Featured Faculty: Nicole Stelle Garnett

faculty_garnettn Professor Nicole Stelle Garnett’s scholarly interests were sparked when, as a young lawyer, she worked for a nonprofit group that litigated school choice cases and—to this day—continues to help poor, inner-city entrepreneurs get started in business. “I spent a lot of time in poor neighborhoods with my clients,” she says, “and I saw how a good school or a small business could make a huge difference, not just in the lives of the people directly affected by it but in the neighborhood as a whole.”

Since then, Garnett—who earned her J.D. from Yale in 1995—has focused her research on the impact that land-use laws have on urban community life. “I’m really interested in cities, city health, and the way that land-use policies affect the residents’ lives, particularly the urban poor,” says Garnett. She is completing a book that explores the intersection of two ideas that have revolutionized thinking about urban policy in recent years. The first is James Q. Wilson and George Kelling’s “broken windows” hypothesis, which holds that urban disorder is a precursor to serious crime and social deviance. The second is Jane Jacobs’ assertion that healthy urban environments are busy, vibrant, and even somewhat disorderly ones. “Legal scholars tend to group all ‘disorder’ into one undifferentiated category,” Garnett observes, “but in reality, there are many kinds of disorder, some of them harmful and others benign or even affirmatively good.”
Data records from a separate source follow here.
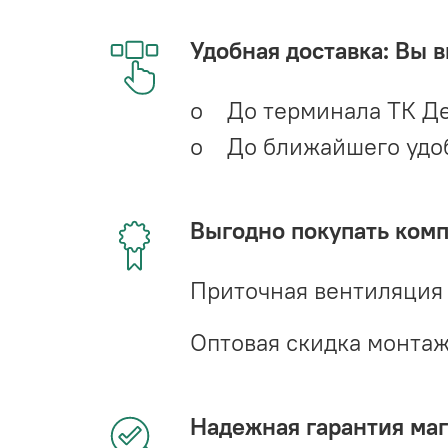
Удобная доставка: Вы 
o До терминала ТК Де
o До ближайшего удобн
Выгодно покупать ком
Приточная вентиляция
Оптовая скидка монта
Надежная гарантия мага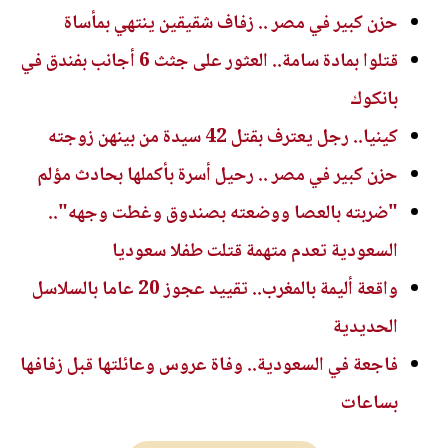
حزن كبير في مصر .. زفاف شقيقين ينتهي بمأساة
قتلوا بمادة سامة.. العثور على جثث 6 أجانب بفندق في
بانكوك
كينيا.. رجل يعترف بقتل 42 سيدة من بينهن زوجته
حزن كبير في مصر .. رحيل أسرة بأكملها بحادث مؤلم
"ضربته بالعصا ووضعته بصندوق وغطت وجهه"..
السعودية تعدم متهمة قتلت طفلا سعوديا
واقعة أليمة بالمغرب.. تقييد عجوز 20 عاما بالسلاسل
الحديدية
فاجعة في السعودية.. وفاة عروس وعائلتها قبل زفافها
بساعات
A prolific scholar, Garnett is also a Fellow of Notre Dame’s Institute for Educational Initiatives. She teaches a first-year property course and advanced classes in land use regulation, local government law, and cities and urban development. Her goal is to get students “to think critically about what the world really looks like, and how policies that we may have come to accept as natural or good may sometimes have unintended consequences.”

Garnett and her husband, Richard W. Garnett, joined the Law School faculty in 1999, and both were recently promoted to full professor. “We care intensely about the unique mission and identity of Notre Dame and it’s been a joy to help build this institution,” she says. “We’ve really assembled a great group of faculty here—we’re productive and energetic, and we’ve been able to attract top scholars with many other opportunities from other institutions. All of my colleagues really enrich and enliven our intellectual environment. Interacting with them makes me a better teacher and scholar.”